Google has inked a classified agreement with the Department of Defense that gives the Pentagon access to its AI models for "any lawful government purpose," according to The Information. The timing is striking: this news broke less than 24 hours after Google employees sent a letter to CEO Sundar Pichai asking him to block military use of the company's AI tech.
The deal puts Google in the same club as OpenAI and xAI, both of which have their own classified AI agreements with the US government. Anthropic was previously in this group too, but got blacklisted by the Pentagon after refusing to remove certain safety restrictions the Department of Defense wanted gone.
For anyone building with AI tools, this matters because it shows how quickly the major model providers are moving into government contracts. If you're using Google's AI APIs in your products, you're now working with the same underlying technology that's being deployed for military and defense applications.
The "any lawful government purpose" language is intentionally broad. It could cover everything from administrative tasks to intelligence analysis to more controversial military applications. That vagueness is exactly what has Google employees concerned about potential misuse.

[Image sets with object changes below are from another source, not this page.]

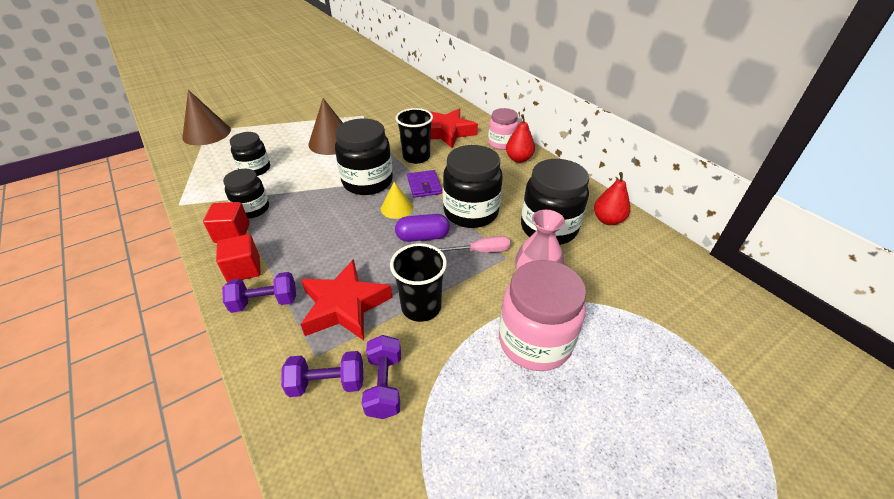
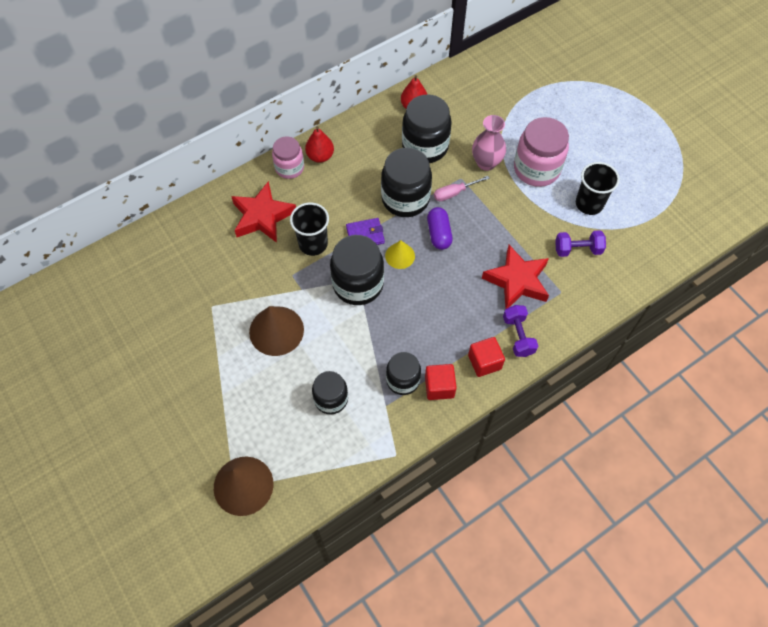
camera: 90 degrees left, 20 degrees up
purple dumbbell [281,351,363,397] -> none
black cup [390,243,447,322] -> black cup moved to [576,162,620,215]
pink screwdriver [438,236,511,253] -> pink screwdriver turned 105 degrees counterclockwise [434,176,490,201]

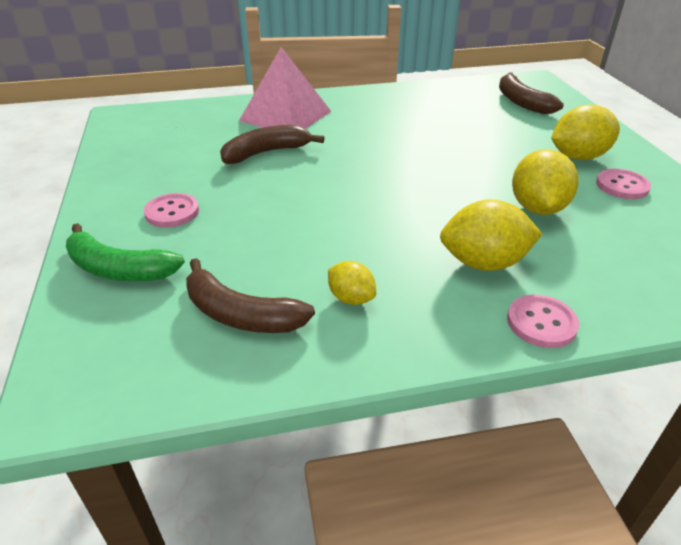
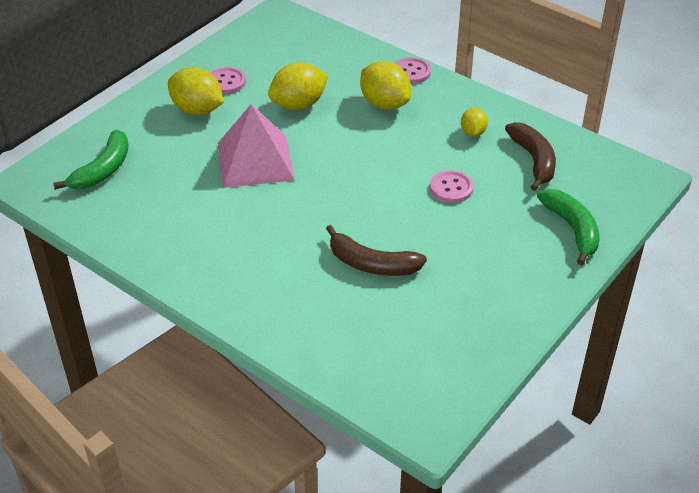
camera: 130 degrees left, 5 degrees up
pink button [144,193,199,228] -> pink button moved to [430,170,474,203]
pink pyramid [239,47,331,129] -> pink pyramid moved to [218,104,295,188]
brown banana [499,72,564,114] -> green banana [53,130,129,190]

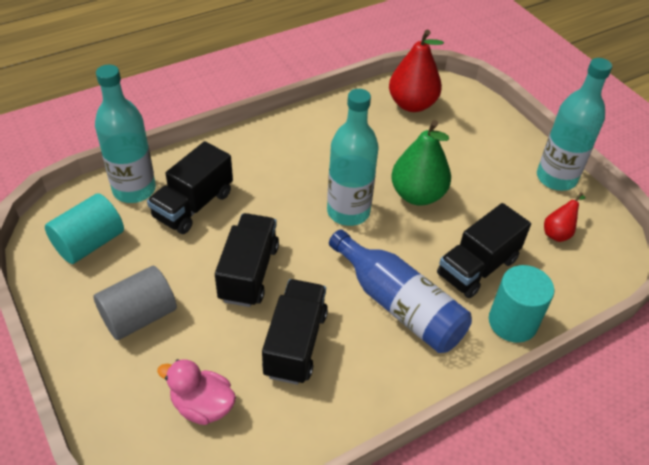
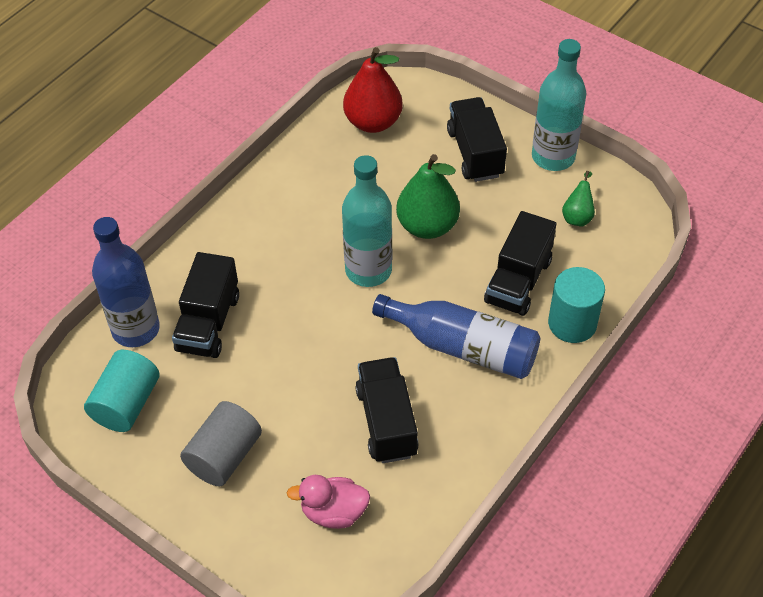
camera: 20 degrees left, 5 degrees up
turquoise bottle [95,65,156,203] -> blue bottle [92,217,160,347]
black truck [215,213,279,307] -> black truck moved to [447,97,507,182]
red pear [544,192,585,242] -> green pear [562,171,595,227]

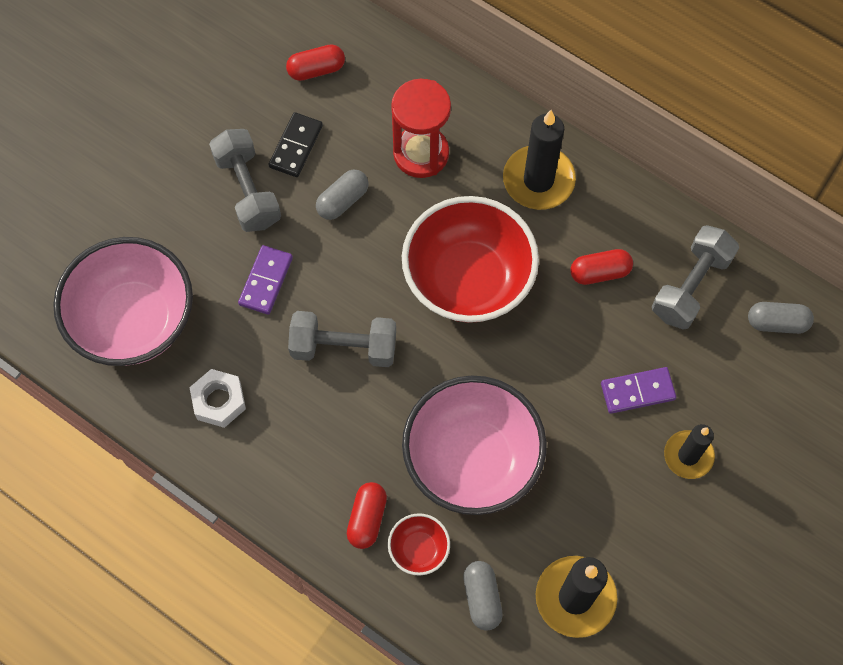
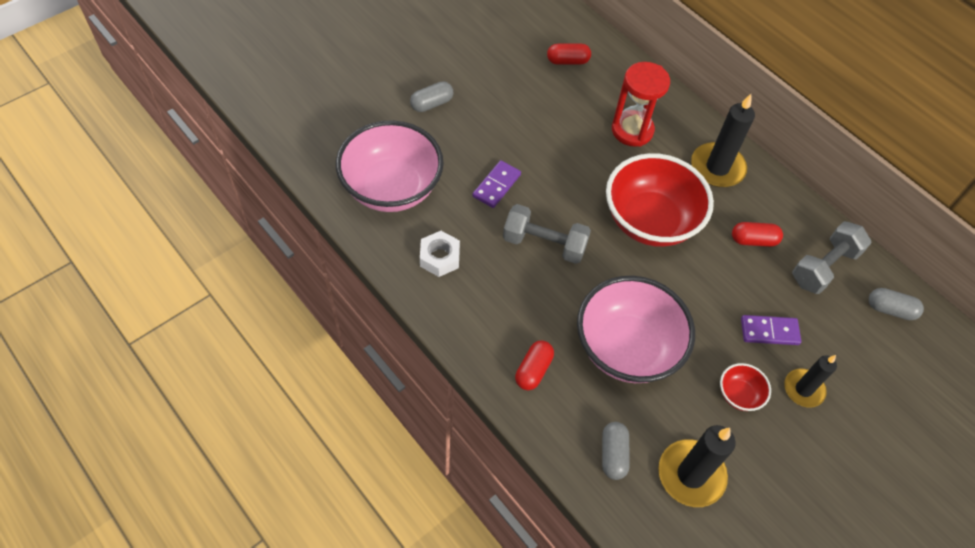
camera: 10 degrees right, 10 degrees down
grey dumbbell [209,129,281,232] -> none
black domino [268,112,323,177] -> none
grey capsule [316,169,368,220] -> grey capsule moved to [410,81,453,112]
red bowl [388,513,450,576] -> red bowl moved to [720,363,771,411]

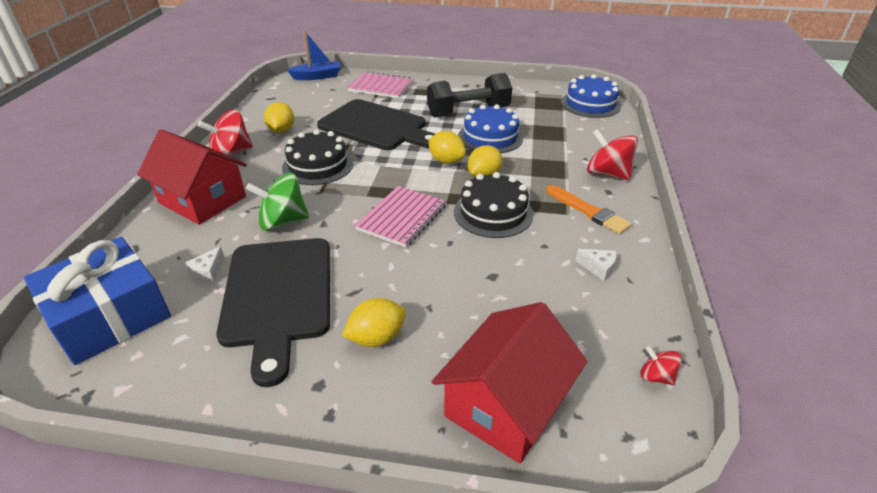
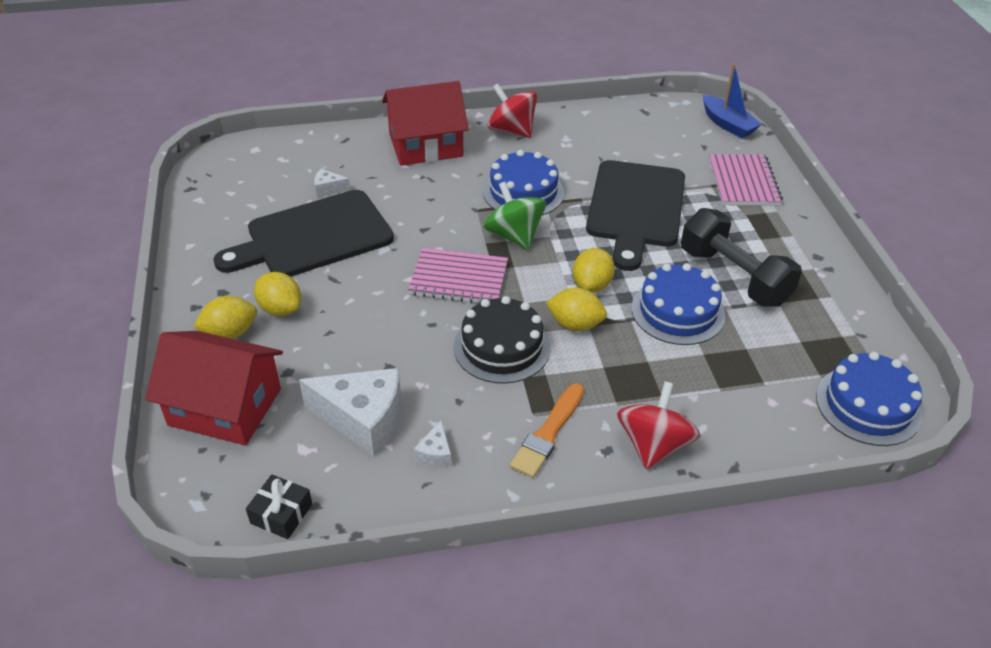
camera: 70 degrees right, 5 degrees up
blue gift [24,237,171,365] -> none
red house [137,129,247,225] -> red house turned 60 degrees clockwise [382,81,469,166]
green spinning top [246,173,309,231] -> green spinning top moved to [484,182,546,250]
yellow lemon [264,102,294,133] -> yellow lemon moved to [193,296,257,339]
black cake [282,129,353,185] -> blue cake [483,150,564,215]
red spinning top [640,346,682,385] -> black gift [246,474,312,539]
none -> white cheese [299,368,401,456]

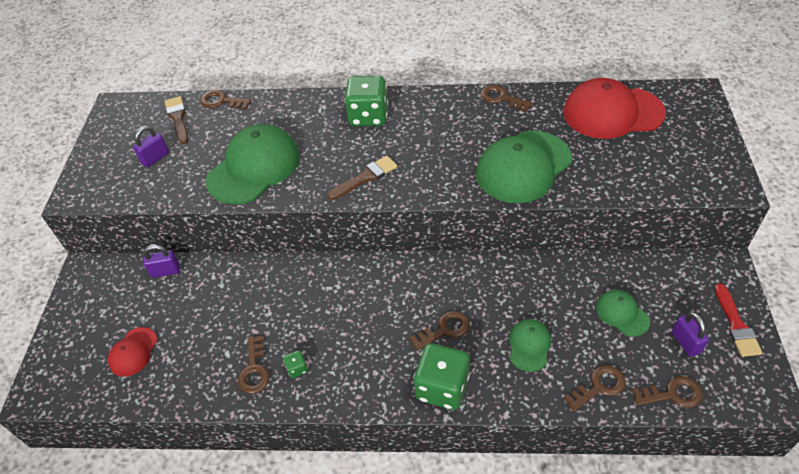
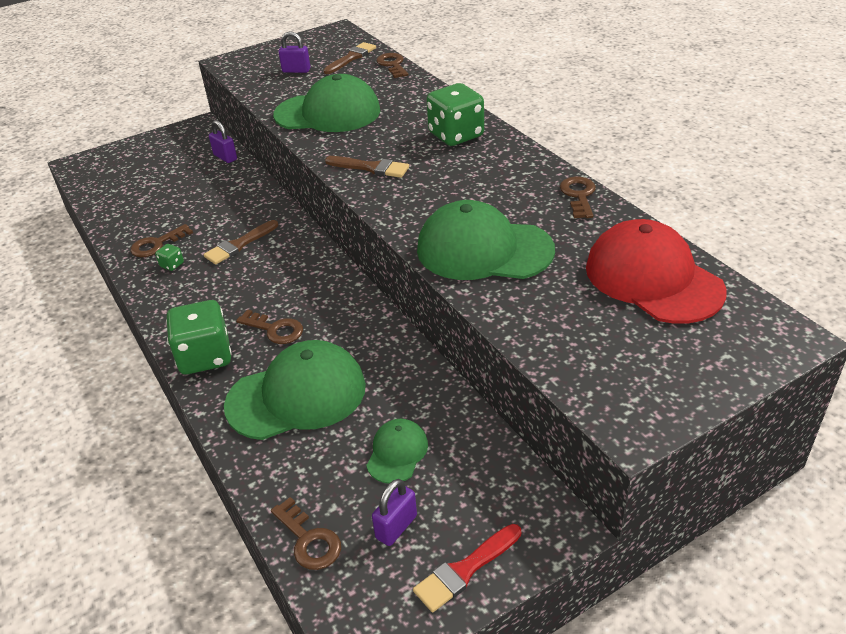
camera: 55 degrees right, 10 degrees down
red cap [108,327,157,377] -> none
green cap [509,319,551,372] -> green cap [224,340,366,440], size x2.00
brown key [563,365,626,412] -> none
none -> brown brush [203,220,278,265]

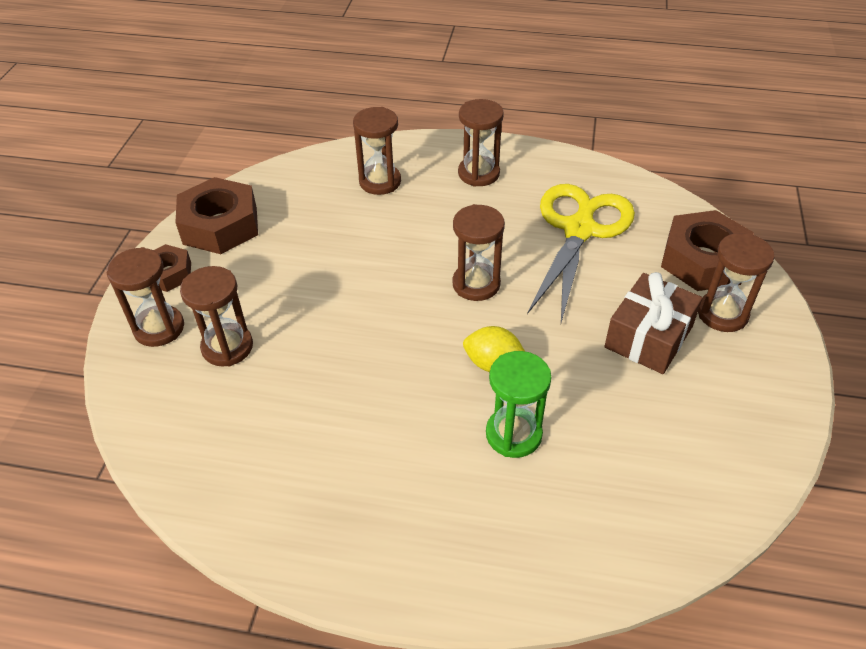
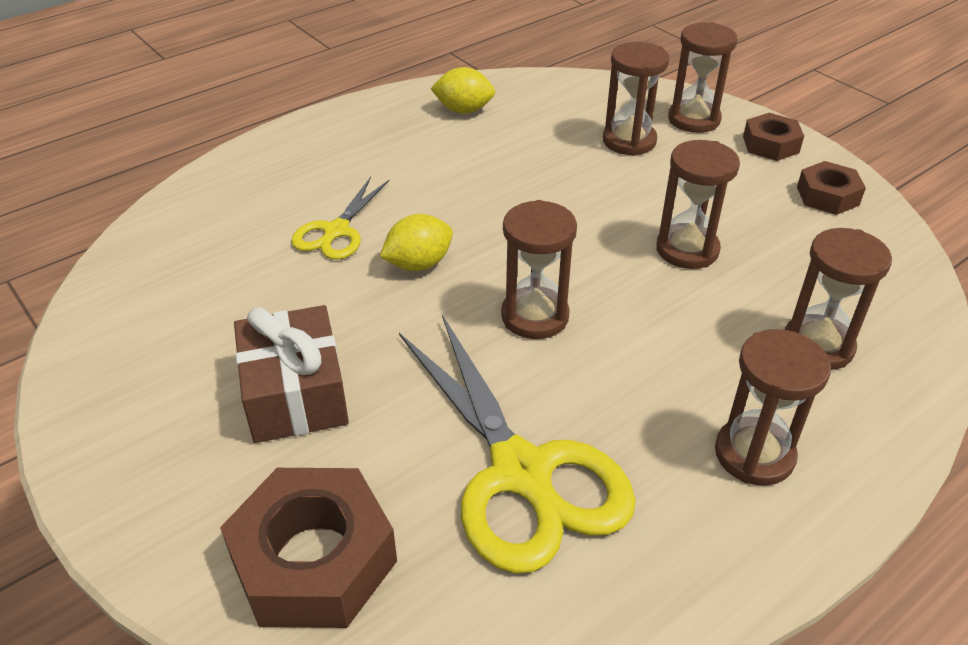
camera: 130 degrees right, 5 degrees down
brown nut [175,177,258,254] -> brown nut [797,161,866,215], size x0.57
green hourglass [486,351,552,458] -> yellow scissors [291,177,390,260]
brown hourglass [698,233,775,332] -> brown hourglass moved to [656,140,740,269]
none -> yellow lemon [430,67,495,114]

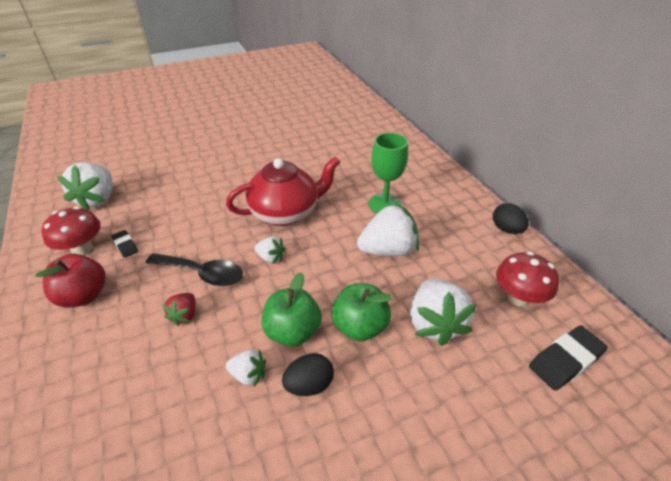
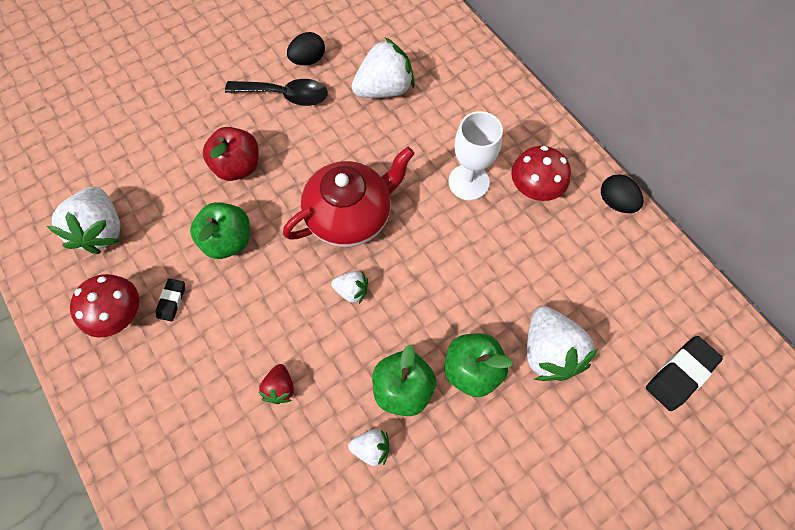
camera: 10 degrees left, 25 degrees up
red apple [36,254,106,308] -> red apple moved to [203,127,259,181]
black eraser [112,230,138,258] -> black eraser turned 60 degrees clockwise [156,278,185,322]
black spoon [146,253,243,286] -> black spoon moved to [225,79,328,106]
black egg [282,353,334,396] -> black egg moved to [287,32,325,65]
white strawberry [357,203,419,256] -> white strawberry moved to [352,37,415,98]
green goblet [369,133,408,213] -> white goblet [448,111,503,200]
red mushroom [496,252,559,307] -> red mushroom moved to [511,146,571,201]
none -> green apple [190,202,250,259]

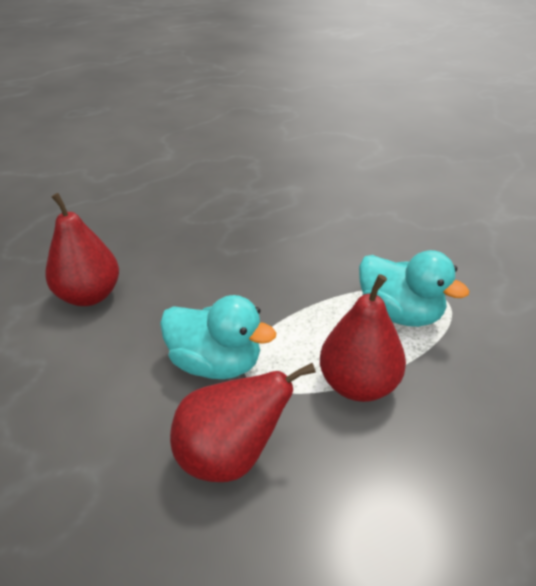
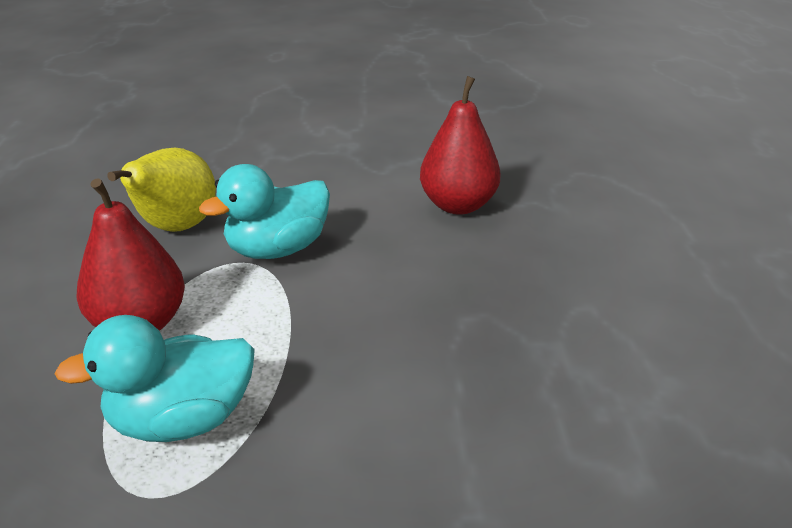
camera: 120 degrees right, 5 degrees down
red pear [170,363,316,482] -> yellow pear [107,148,216,232]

This also highlights a growing divide in the AI industry. Some companies are racing toward government contracts and the revenue they bring, while others like Anthropic are drawing harder lines around acceptable use cases, even if it costs them major deals.
The classified nature of these agreements means we won't know the full scope of how these AI models are being used. But the pattern is clear: the biggest AI labs are becoming defense contractors, whether their employees like it or not.